Provided text:

————

Joining virtual objects by using the Data Virtualization UI

You can join multiple tables from multiple data sources into a single virtual table, which is also known as a join view.

Remember:
The data requests (Data > Data requests) feature was removed in Cloud Pak for Data Version 5.4.0. Consider workflows instead.

Procedure

To create a virtual view from existing virtualized tables, complete the following steps.

  1. On the navigation menu, click Data > Data virtualization to reveal the service menu.
  2. On the service menu, click Virtualization > Virtualized data.
    Your existing virtualized tables are listed.
  3. Select two tables that you want to join and click Join to display the Join virtual objects window.
    Tip: If you prefer, you can click Open in SQL editor to skip the following steps and use the IBM common SQL engine instead. See the SQL Reference for more details on SQL syntax and function compatibility.

————

Items:
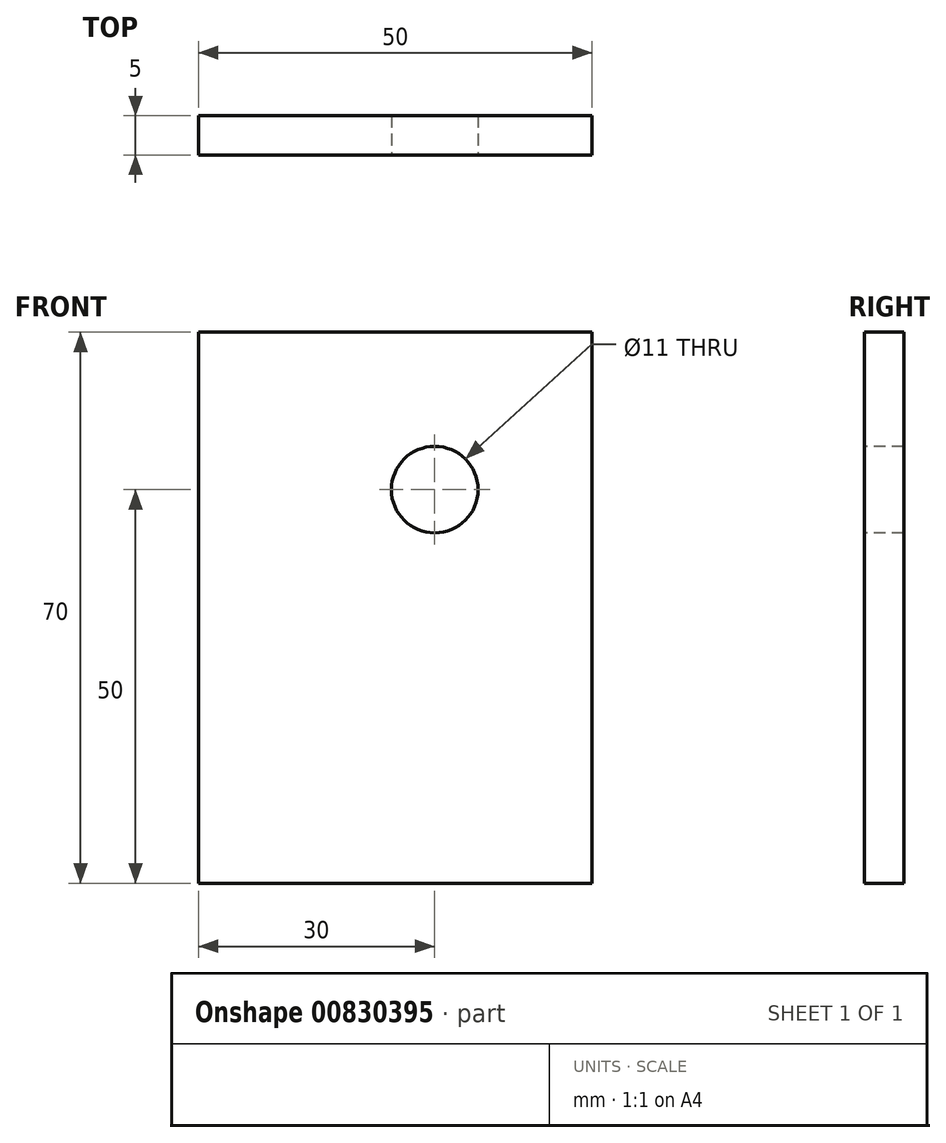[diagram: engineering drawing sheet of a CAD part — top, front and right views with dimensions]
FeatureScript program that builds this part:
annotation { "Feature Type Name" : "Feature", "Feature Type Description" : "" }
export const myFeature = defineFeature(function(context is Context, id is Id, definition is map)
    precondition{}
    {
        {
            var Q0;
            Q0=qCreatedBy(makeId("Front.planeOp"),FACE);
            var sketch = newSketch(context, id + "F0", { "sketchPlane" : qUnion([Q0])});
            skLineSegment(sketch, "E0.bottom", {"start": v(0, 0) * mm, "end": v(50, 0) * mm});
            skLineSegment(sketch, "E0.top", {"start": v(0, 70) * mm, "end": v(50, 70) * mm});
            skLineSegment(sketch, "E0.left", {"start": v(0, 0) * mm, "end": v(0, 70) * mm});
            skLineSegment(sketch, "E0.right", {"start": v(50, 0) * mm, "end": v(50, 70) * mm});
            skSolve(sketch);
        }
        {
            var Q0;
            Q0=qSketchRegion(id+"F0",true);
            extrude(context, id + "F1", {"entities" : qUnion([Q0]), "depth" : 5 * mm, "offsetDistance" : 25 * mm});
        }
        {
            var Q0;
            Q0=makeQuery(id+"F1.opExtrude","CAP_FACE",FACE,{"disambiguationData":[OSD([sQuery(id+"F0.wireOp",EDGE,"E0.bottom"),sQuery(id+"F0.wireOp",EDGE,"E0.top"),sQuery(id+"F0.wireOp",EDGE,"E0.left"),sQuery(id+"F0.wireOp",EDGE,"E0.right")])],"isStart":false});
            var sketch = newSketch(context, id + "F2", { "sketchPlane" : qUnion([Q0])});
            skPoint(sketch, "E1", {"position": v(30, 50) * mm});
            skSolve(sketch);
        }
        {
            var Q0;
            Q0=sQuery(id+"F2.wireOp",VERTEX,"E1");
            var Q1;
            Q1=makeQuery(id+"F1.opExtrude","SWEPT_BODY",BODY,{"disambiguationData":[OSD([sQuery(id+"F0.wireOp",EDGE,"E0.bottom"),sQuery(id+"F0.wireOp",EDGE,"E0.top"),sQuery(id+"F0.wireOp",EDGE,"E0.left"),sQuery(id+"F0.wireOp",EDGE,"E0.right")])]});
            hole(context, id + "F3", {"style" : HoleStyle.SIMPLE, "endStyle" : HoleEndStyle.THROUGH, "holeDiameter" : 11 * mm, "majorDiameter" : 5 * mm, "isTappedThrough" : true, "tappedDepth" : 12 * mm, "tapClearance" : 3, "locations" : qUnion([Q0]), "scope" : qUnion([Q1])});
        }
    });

————

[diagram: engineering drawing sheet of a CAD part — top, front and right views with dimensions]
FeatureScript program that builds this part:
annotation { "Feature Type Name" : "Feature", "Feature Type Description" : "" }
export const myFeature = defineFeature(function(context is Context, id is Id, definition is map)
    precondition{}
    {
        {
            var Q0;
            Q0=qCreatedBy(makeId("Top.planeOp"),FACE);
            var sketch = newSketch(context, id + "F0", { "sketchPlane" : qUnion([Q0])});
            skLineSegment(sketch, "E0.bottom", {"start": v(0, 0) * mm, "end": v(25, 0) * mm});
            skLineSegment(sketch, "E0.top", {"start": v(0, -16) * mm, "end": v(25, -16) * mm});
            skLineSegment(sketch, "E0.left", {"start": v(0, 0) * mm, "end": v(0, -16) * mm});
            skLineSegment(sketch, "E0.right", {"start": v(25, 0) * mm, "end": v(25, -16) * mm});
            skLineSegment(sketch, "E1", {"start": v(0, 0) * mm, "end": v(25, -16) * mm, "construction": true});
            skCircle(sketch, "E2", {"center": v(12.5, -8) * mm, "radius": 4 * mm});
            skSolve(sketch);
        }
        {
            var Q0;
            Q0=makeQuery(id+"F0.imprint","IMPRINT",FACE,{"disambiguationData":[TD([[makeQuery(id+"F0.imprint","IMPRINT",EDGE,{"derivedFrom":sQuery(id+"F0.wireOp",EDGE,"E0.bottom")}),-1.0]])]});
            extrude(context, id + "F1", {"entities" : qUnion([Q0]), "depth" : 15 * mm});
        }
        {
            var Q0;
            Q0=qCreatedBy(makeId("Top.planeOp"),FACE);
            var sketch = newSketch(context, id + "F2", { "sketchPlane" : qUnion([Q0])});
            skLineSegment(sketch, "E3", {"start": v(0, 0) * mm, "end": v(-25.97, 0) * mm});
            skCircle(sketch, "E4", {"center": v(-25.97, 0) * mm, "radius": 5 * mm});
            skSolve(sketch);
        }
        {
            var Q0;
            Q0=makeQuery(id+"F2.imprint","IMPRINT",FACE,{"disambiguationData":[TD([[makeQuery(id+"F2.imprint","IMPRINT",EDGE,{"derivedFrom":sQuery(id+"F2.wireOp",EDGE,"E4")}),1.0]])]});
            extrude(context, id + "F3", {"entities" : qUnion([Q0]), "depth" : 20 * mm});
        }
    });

————

Problem set:
1) Restate word for word everything in the Data Virtualization page from "Your existing virtualized" down to "virtual objects window.".
2) List every menu item or button that the Data Virtualization page says to click.

Answers in order:
1)
Your existing virtualized tables are listed.
  3. Select two tables that you want to join and click Join to display the Join virtual objects window.

2)
- Data > Data virtualization
- Virtualization > Virtualized data
- Join
- Open in SQL editor